An artist's drawing sits on display at the Australian Museum in Sydney October 28, 2004 of a newly discovered species of hobbit-sized humans that adds another piece to the complex puzzle of human evolution.(REUTERS/HO/Peter Schouten-National Geographic Society)


The extinct human species dubbed the "Hobbit" vanished from its home on the Indonesian island of Flores far earlier than previously thought, according to scientists who suspect our species may have had a hand in these diminutive people's demise.
Researchers on Wednesday said they recalculated the age of bones of the species, named Homo floresiensis, found inside a Flores cave, and determined it disappeared about 50,000 years ago rather than 12,000 years ago as previously estimated.
The Hobbit's discovery in 2003 created a scientific sensation. Homo floresiensis stood 3-1/2 feet tall (106 cm), possessed a small, chimpanzee-sized brain, used stone tools and may have hunted pygmy elephants.
The researchers said there is not yet direct evidence the Hobbit people encountered Homo sapiens but noted that our species was already on other islands in the region at around that time and had reached Australia by about 50,000 years ago.
Geochronologist Bert Roberts of Australia's University of Wollongong said it was possible Homo sapiens played a role in the Hobbit's extinction and the issue would be a major focus of further research.
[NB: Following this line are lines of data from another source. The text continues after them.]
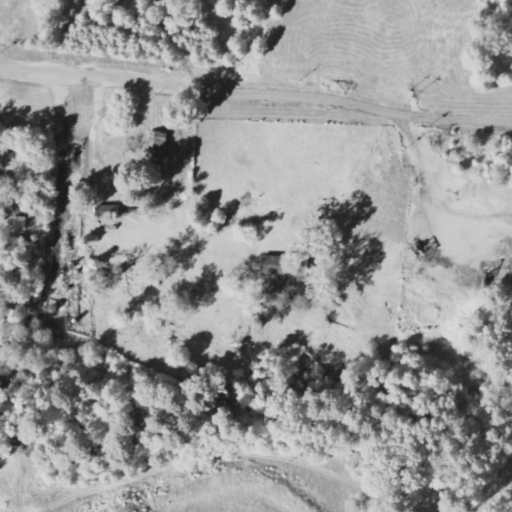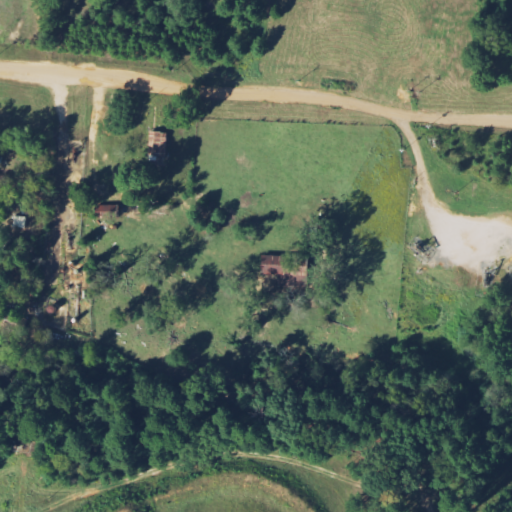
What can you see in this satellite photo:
road: (29, 73)
road: (285, 95)
building: (159, 144)
road: (60, 179)
road: (429, 197)
building: (108, 213)
building: (21, 223)
building: (289, 270)
road: (234, 456)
"To me, the question is, 'Would the Hobbits have become extinct if humans had never made landfall on Flores?' And the answer is 'no.' We were likely the decisive factor in their demise, but we still need to find hard evidence to back up this hunch," Roberts said.
Numerous animals disappeared on Flores at the same time, said paleoanthropologist Matt Tocheri of Canada's Lakehead University and the Smithsonian Institution's Human Origins Program. These included small elephants, giant marabou storks, vultures and large Komodo dragon lizards.
After fresh excavations from 2007 to 2014 improved the understanding of the cave site, the scientists re-evaluated the ages of sediment containing Homo floresiensis remains and the actual bones.
The Hobbits' skeletal remains were 60,000 to 100,000 years old while their stone tools were 50,000 to 190,000 years old, said archaeologist Thomas Sutikna of the University of Wollongong and Indonesia's National Research Centre for Archaeology.
Homo sapiens first appeared in Africa about 200,000 years ago and later trekked to other parts of the world, encountering other human species like Neanderthals who went extinct not long afterward.
The previous assessment that the Hobbits had lived as recently as 12,000 years ago indicated they had survived for perhaps 40,000 years after our species reached the region. The new results show this was not the case.